Securitization Accounting Rules Changing, But Interagency Action Necessary 7 comments
-
Font Size:
-
Print
- TweetThis
Accountants are changing the rules governing most of the shadow banking system and almost no one is noticing.
About 10 days ago, the Financial Accounting Standards Board confirmed that by year end “securitization accounting” will be different and the changes are likely to have a bigger effect on financial institutions than mark to market accounting. The new accounting rules will make it much harder for financial institutions to count securitizations as “off balance sheet” transactions and will reconsolidate, i.e., put onto the balance sheet, a large number of transactions that are currently accounted for as off balance sheet.
When financial institutions securitize assets and elect off balance sheet accounting treatment they are pretending that neither their securitized assets nor their related secured debt exists. Like a deadbeat dad denying paternity, securitization accounting is designed to avoid admitting responsibility by securitization sponsors.
Most securitizations are a form of secured borrowing executed by banks and other financial institutions. However, “form over substance” securitization accounting encourages securitization sponsors to act as if secured borrowings are really asset sales and thereby decrease the reporting of both their asset size as well as their debt.

_PROVIDED DATA_
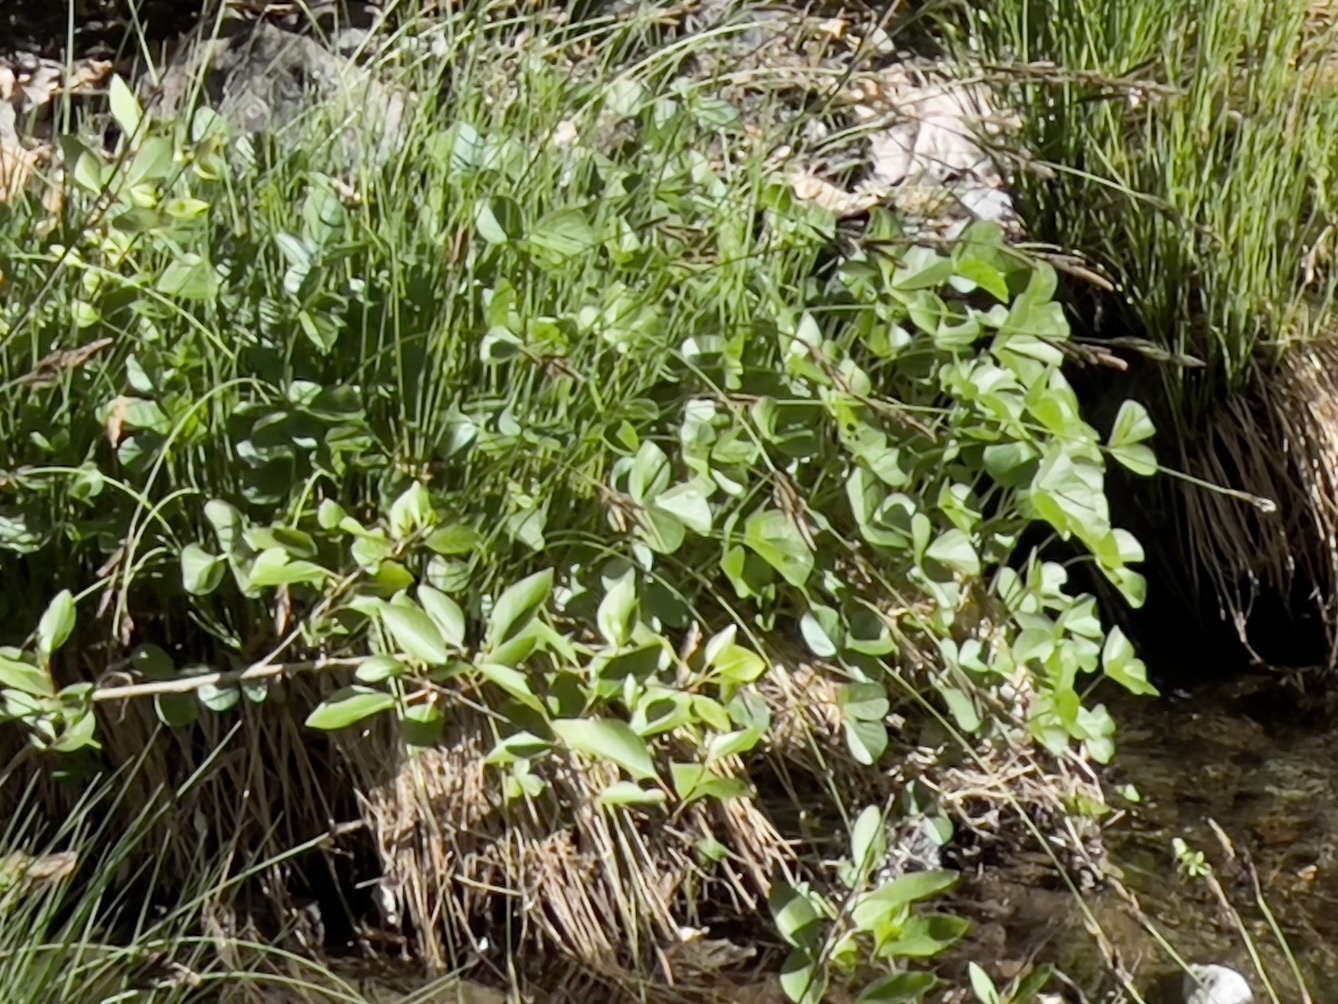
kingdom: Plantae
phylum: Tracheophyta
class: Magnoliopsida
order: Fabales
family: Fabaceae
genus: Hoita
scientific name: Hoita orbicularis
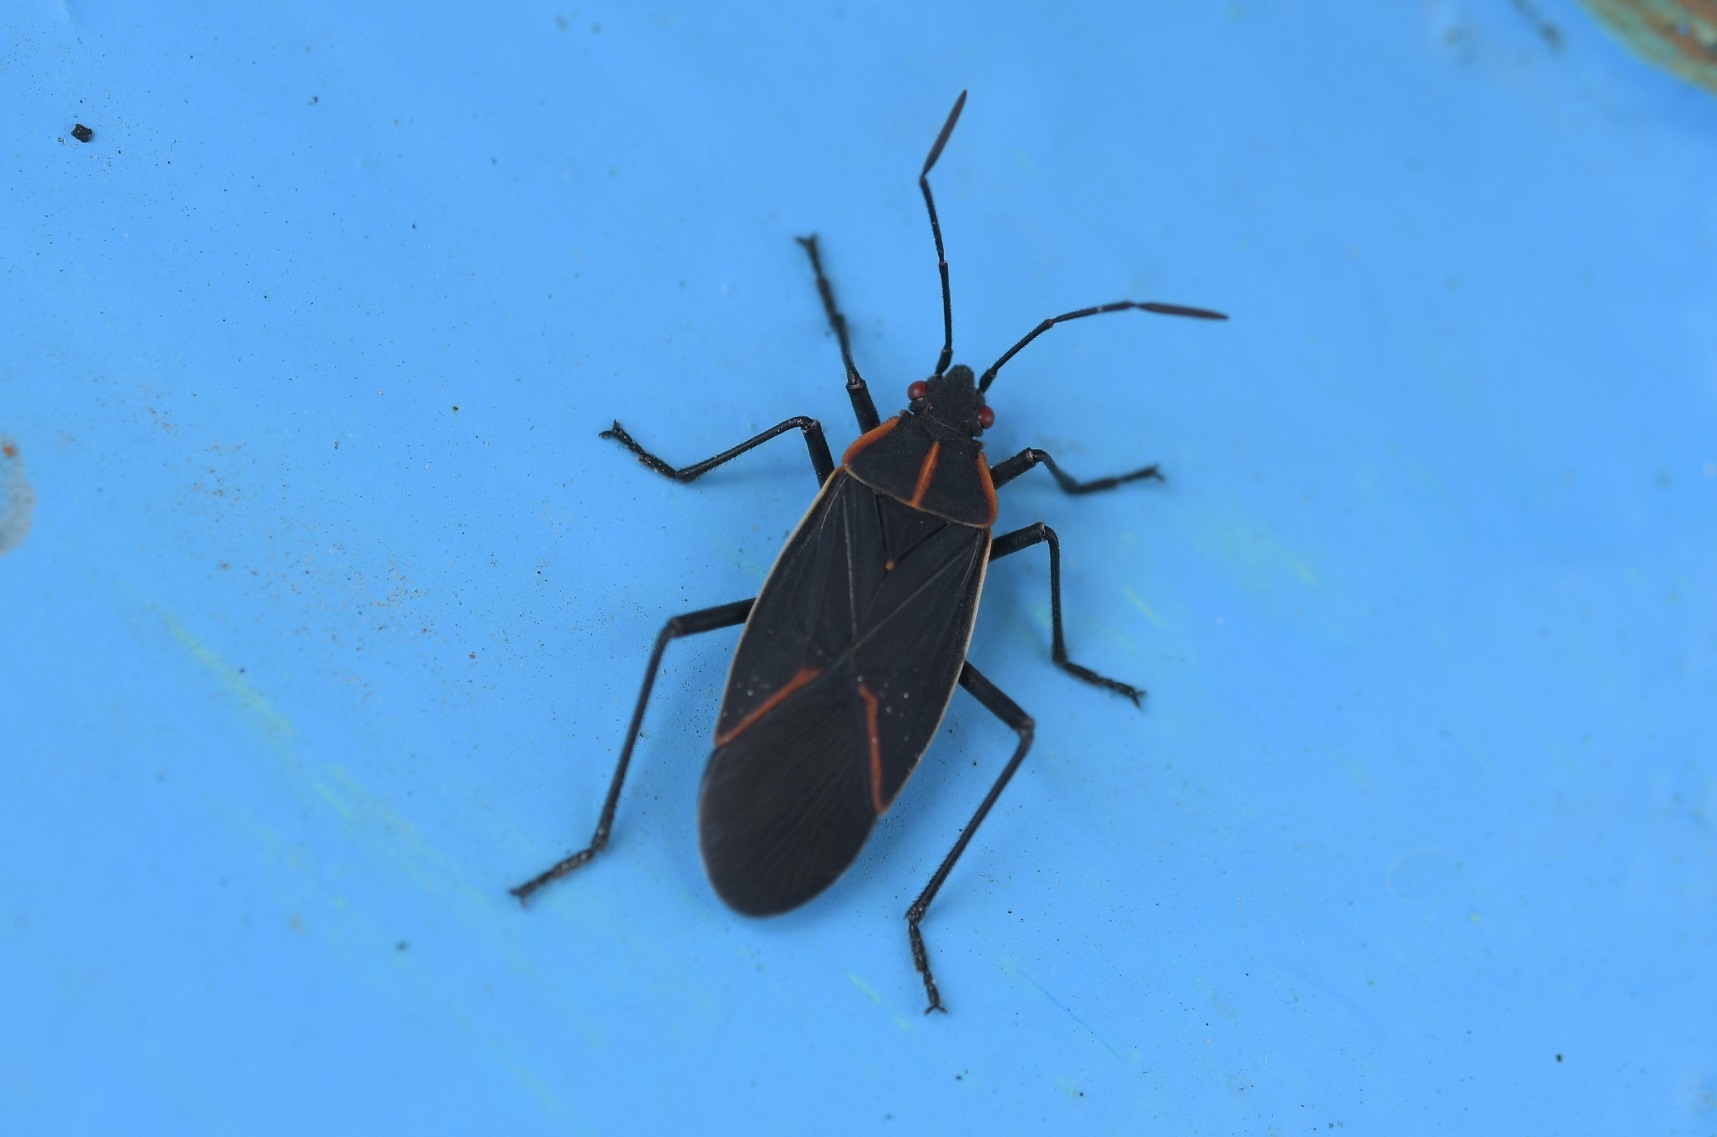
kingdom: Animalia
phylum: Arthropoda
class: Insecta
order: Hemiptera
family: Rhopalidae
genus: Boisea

_STATED PROBLEM_
Reproduce the entire article on securitization accounting, above the data, word for word.

_WORKED ANSWER_
Securitization Accounting Rules Changing, But Interagency Action Necessary 7 comments
-
Font Size:
-
Print
- TweetThis
Accountants are changing the rules governing most of the shadow banking system and almost no one is noticing.
About 10 days ago, the Financial Accounting Standards Board confirmed that by year end “securitization accounting” will be different and the changes are likely to have a bigger effect on financial institutions than mark to market accounting. The new accounting rules will make it much harder for financial institutions to count securitizations as “off balance sheet” transactions and will reconsolidate, i.e., put onto the balance sheet, a large number of transactions that are currently accounted for as off balance sheet.
When financial institutions securitize assets and elect off balance sheet accounting treatment they are pretending that neither their securitized assets nor their related secured debt exists. Like a deadbeat dad denying paternity, securitization accounting is designed to avoid admitting responsibility by securitization sponsors.
Most securitizations are a form of secured borrowing executed by banks and other financial institutions. However, “form over substance” securitization accounting encourages securitization sponsors to act as if secured borrowings are really asset sales and thereby decrease the reporting of both their asset size as well as their debt.